A Agência Nacional de Vigilância Sanitária (Anvisa) anunciou a aprovação do medicamento Inluriyo® (tosilato de inlunestranto), um novo tratamento destinado a adultos diagnosticados com câncer de mama localmente avançado. Essa condição se caracteriza por tumores que não podem ser removidos cirurgicamente ou que já se disseminaram para outras partes do organismo e que foram previamente tratados com terapia endócrina.

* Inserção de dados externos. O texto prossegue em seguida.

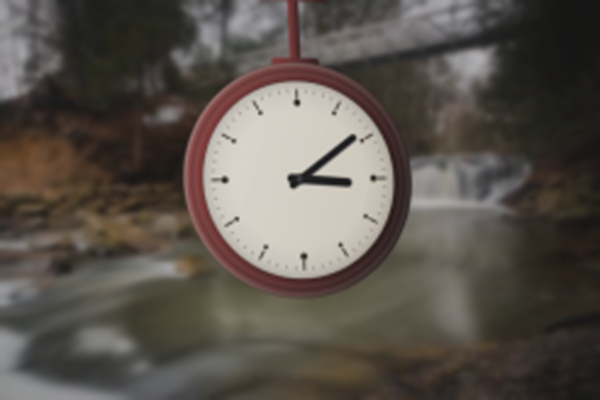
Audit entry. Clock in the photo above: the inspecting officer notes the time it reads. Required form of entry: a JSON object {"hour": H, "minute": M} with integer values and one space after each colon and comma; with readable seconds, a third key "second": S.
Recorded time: {"hour": 3, "minute": 9}
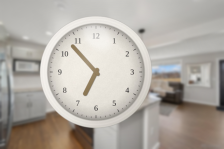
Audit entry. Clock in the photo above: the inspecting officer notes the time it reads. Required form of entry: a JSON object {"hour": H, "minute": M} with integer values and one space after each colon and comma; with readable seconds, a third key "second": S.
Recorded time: {"hour": 6, "minute": 53}
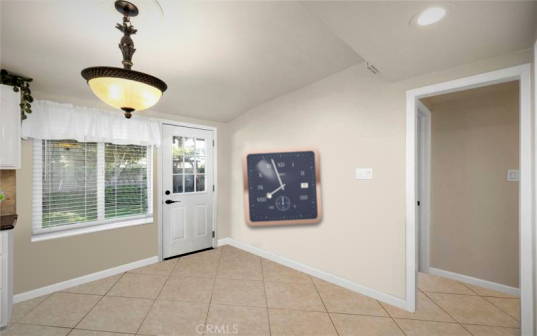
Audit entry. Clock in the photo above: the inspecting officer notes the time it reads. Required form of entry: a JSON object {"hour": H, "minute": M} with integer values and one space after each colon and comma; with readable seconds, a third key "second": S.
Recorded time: {"hour": 7, "minute": 57}
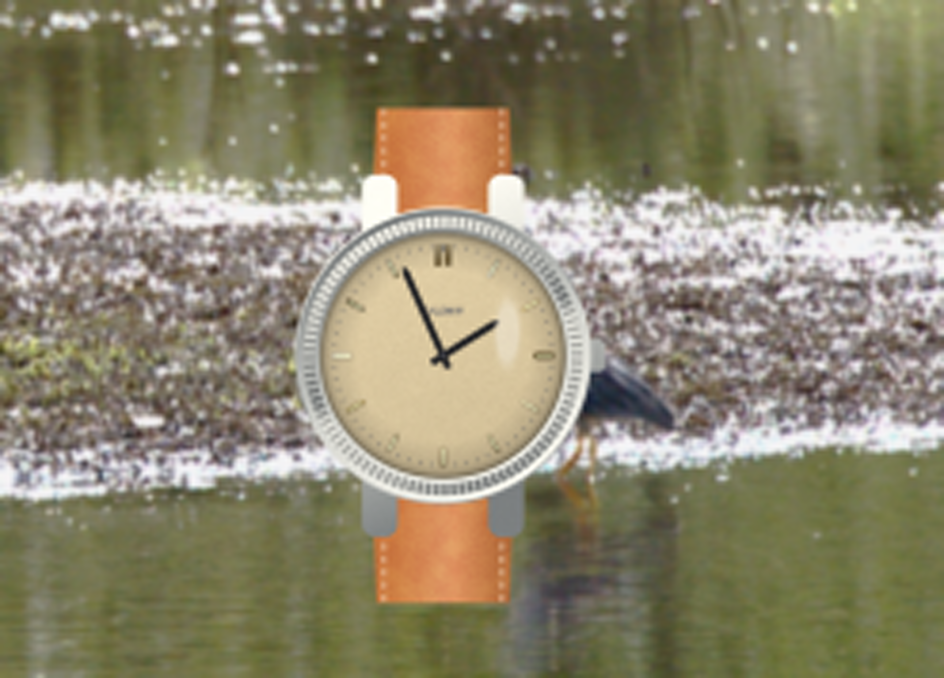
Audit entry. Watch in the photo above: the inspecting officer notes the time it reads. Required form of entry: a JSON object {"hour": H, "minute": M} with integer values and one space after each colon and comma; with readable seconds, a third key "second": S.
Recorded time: {"hour": 1, "minute": 56}
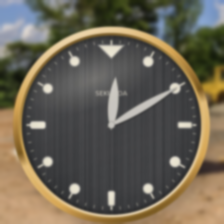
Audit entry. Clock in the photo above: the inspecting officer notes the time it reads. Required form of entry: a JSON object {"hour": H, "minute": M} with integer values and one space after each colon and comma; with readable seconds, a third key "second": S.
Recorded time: {"hour": 12, "minute": 10}
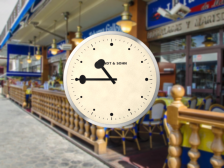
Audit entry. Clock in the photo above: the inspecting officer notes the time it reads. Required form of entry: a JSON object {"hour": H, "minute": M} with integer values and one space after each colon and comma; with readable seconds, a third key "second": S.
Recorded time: {"hour": 10, "minute": 45}
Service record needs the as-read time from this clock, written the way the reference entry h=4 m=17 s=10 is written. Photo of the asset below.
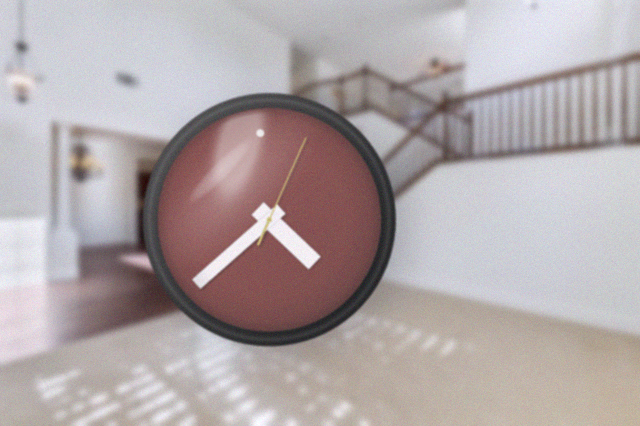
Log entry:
h=4 m=39 s=5
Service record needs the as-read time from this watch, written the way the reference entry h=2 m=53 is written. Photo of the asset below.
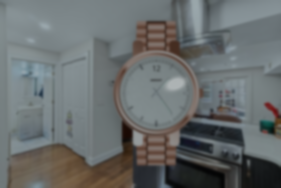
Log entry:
h=1 m=24
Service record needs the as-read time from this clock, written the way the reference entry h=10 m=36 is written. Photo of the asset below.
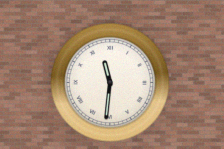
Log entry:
h=11 m=31
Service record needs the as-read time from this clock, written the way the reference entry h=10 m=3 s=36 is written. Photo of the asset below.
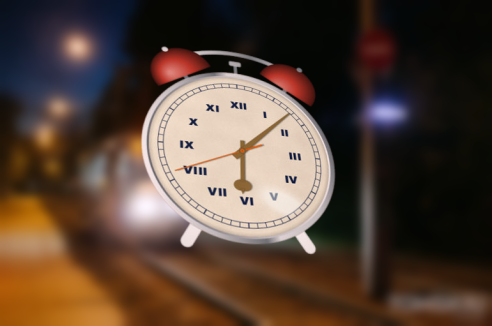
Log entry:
h=6 m=7 s=41
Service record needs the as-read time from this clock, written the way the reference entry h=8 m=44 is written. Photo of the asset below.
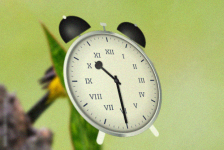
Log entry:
h=10 m=30
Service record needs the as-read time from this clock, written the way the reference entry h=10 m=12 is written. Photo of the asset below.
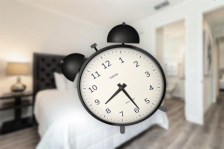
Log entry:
h=8 m=29
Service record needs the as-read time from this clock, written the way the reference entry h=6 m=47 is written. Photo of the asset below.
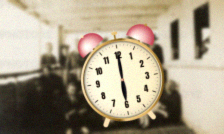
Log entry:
h=6 m=0
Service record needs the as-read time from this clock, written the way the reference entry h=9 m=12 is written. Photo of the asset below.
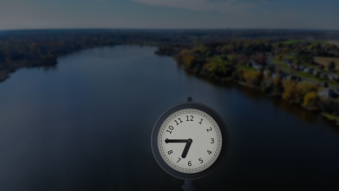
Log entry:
h=6 m=45
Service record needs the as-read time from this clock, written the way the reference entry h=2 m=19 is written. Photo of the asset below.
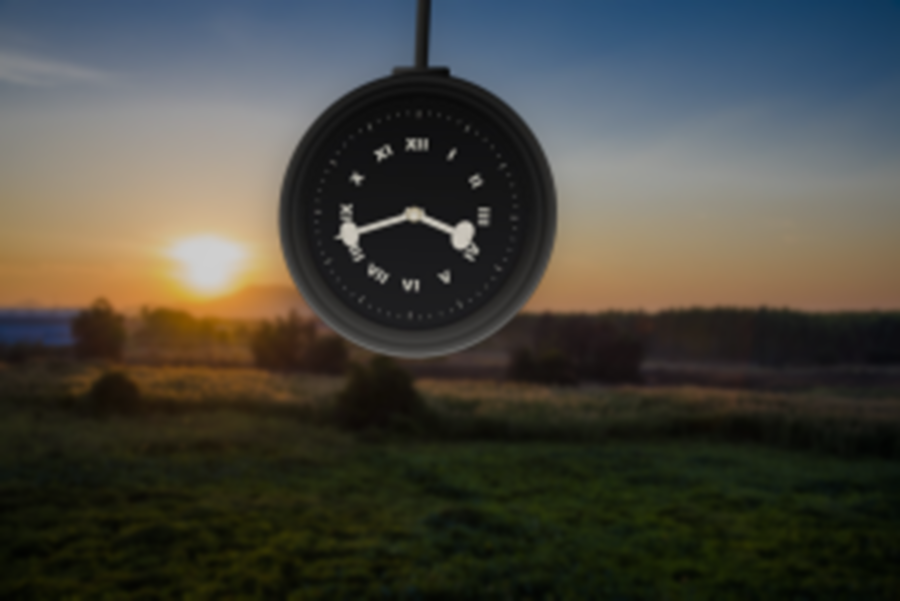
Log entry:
h=3 m=42
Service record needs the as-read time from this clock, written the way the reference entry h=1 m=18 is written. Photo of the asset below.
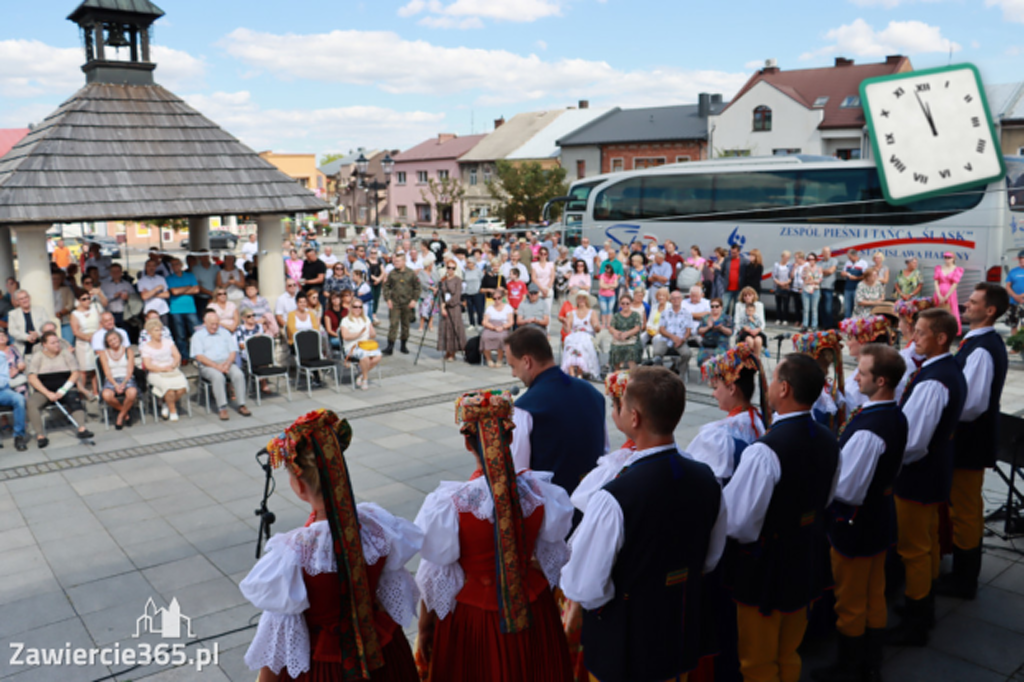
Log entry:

Características do Novo Medicamento
Segundo informações divulgadas pela Anvisa, o Inluriyo® é indicado como monoterapia e foi desenvolvido pela Eli Lilly do Brasil Ltda. O medicamento é administrado por via oral, proporcionando uma alternativa prática para pacientes que enfrentam este tipo agressivo de câncer.
Perfil do Câncer de Mama Tratado
Os tumores que podem ser tratados com Inluriyo® possuem características específicas: são positivos para receptor de estrogênio (ER+), negativos para o receptor 2 do fator de crescimento epidérmico humano (HER2-) e apresentam mutação no receptor de estrogênio 1 (ESR1m). Essa categorização é importante para determinar o tratamento adequado e a eficácia do medicamento.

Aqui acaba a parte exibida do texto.